Chili powder, oregano, cumin, and garlic: As always, spices are what really boost the flavor of any dish. I called for fresh garlic in this but you could easily swap out the fresh for a teaspoon of dried garlic and I think the flavor would turn out just as good.


Tomato paste: I think the tomato paste makes for a more authentic enchilada sauce over a can of diced tomatoes. It helps add a richness and creaminess to the dish.


Bone broth: Talk about a mega boost of nutrients! Bone broth is packed with them and not to mention, flavor. You could definitely swap it out for water or a veggie broth if you need to just know that it'll change the flavor some. I often do half and half myself.


Chicken: I love good high-quality chicken. It's more nutrient dense and more flavorful. We get ours from a local farm and from Butcher Box as well. Butchers Box always has great specials so check them out! We love having our meat delivered right to our front door.


Celery and onion: Both of these veggies are responsible for a ton of flavor, hence why I grouped them together. As I mentioned above about the celery, it just wouldn't be as good of a soup if either of these ingredients were left out.


Bell peppers: Definitely my veggie of choice in most Mexican style dishes! These were easily my sons favorite food for his first few months of eating. I like to leave them cut into strips big enough for him to grasp easily.


Black beans: I prefer to make mine from scratch but for some reason, when I'm batching for lunch, I often find myself reaching for a can so I make sure to have some on hand at all times. I like the Eden Organics brand since the lining is BPA free.


Corn: Always choose organic when buying corn if possible since it's inevitably going to be GMO otherwise. Trader Joe's and Whole Foods has a great tasting frozen organic sweet corn we love.


Spinach: Spinach is a great way to add some leafy greens in that doesn't alter the flavor. You could swap it out for kale but I think spinach is more appropriate for this recipe. And yes, you can easily leave this out if you prefer!


Lime juice: The lime juice really enhances and brightens the flavor. It turns it into a winter only soup to an all-season soup... as does cilantro if you choose to add it!

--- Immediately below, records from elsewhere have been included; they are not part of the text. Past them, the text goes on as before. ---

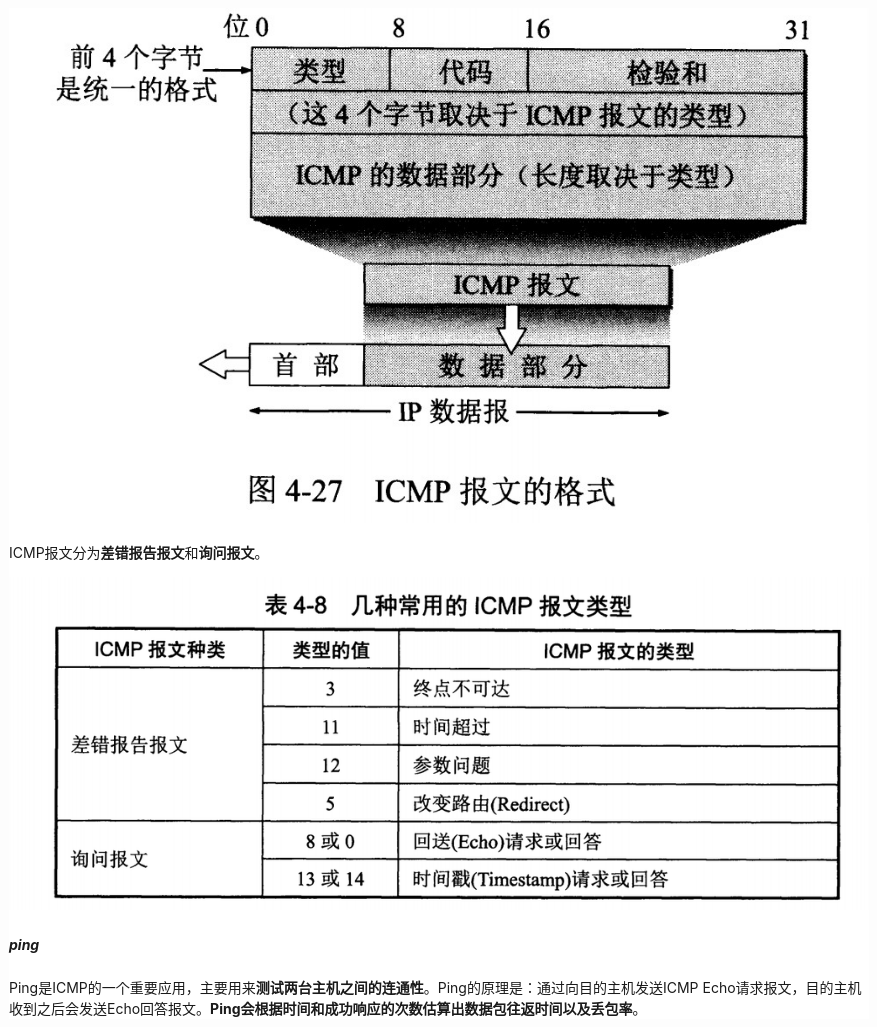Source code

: ![ICMP报文的格式](计算机网络.assets/dev-network-ip-8.jpeg)

ICMP报文分为**差错报告报文**和**询问报文**。

![ICMP报文类型](计算机网络.assets/dev-network-ip-9.png)

##### ping

Ping是ICMP的一个重要应用，主要用来**测试两台主机之间的连通性**。Ping的原理是：通过向目的主机发送ICMP Echo请求报文，目的主机收到之后会发送Echo回答报文。**Ping会根据时间和成功响应的次数估算出数据包往返时间以及丢包率**。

Parmegiano Reggiano: This is totally optional but I highly recommend it! It really piles on the "enchilada" flavor if you know what I mean. Plus as long as you choose a parmesan cheese with "Reggiano" in the name, you know it's a raw cheese and packed with bio-available nutrients.



Some Tips on How to Make this Homemade Enchilada One-Pot Soup


1. Make your chicken in advance for an even faster meal. This means, you can make it earlier on in the week for a variety of meals (see this post for more info!), the night before, or even the morning of. I often make the chicken before I head out for the gym in the morning so it'll be ready for me to add to the soup when I get home.

2. Prior to starting, make sure you prep your ingredients in advance. This means, go ahead and chop your veggies and measure out your ingredients PRIOR to starting. (I know I almost always wait until I'm already following the recipe to start chopping and measuring). I'd recommend having your spices, tomato paste, and bone broth sitting right next to the instant pot. Since the "sauté " feature on the Instant Pot only has one temperature, there's no way to control it, so you'll want to move fast once you get started.

3. Add your spices in as soon as the butter and flour are combined. You could wait and add them later but I love the way toasted spices bring out their own flavor, so I like to sauté them early on.

4. Stir the bone broth (or water) slowly. This will allow you to mash it all together and get it combined faster in the long run. Granted, I've definitely dumped it all in at once before and still achieved the same result in the end... it just may cause for more frustration when you're trying to get it to combine smoothly.

5. Pile on the optional ingredients. There's nothing like personalizing a dish to make it just the way you like it. I often add more spices, salt, and almost always an additional healthy fat like avocado or grass-fed butter. Plus it means an extra boost of nutrients too!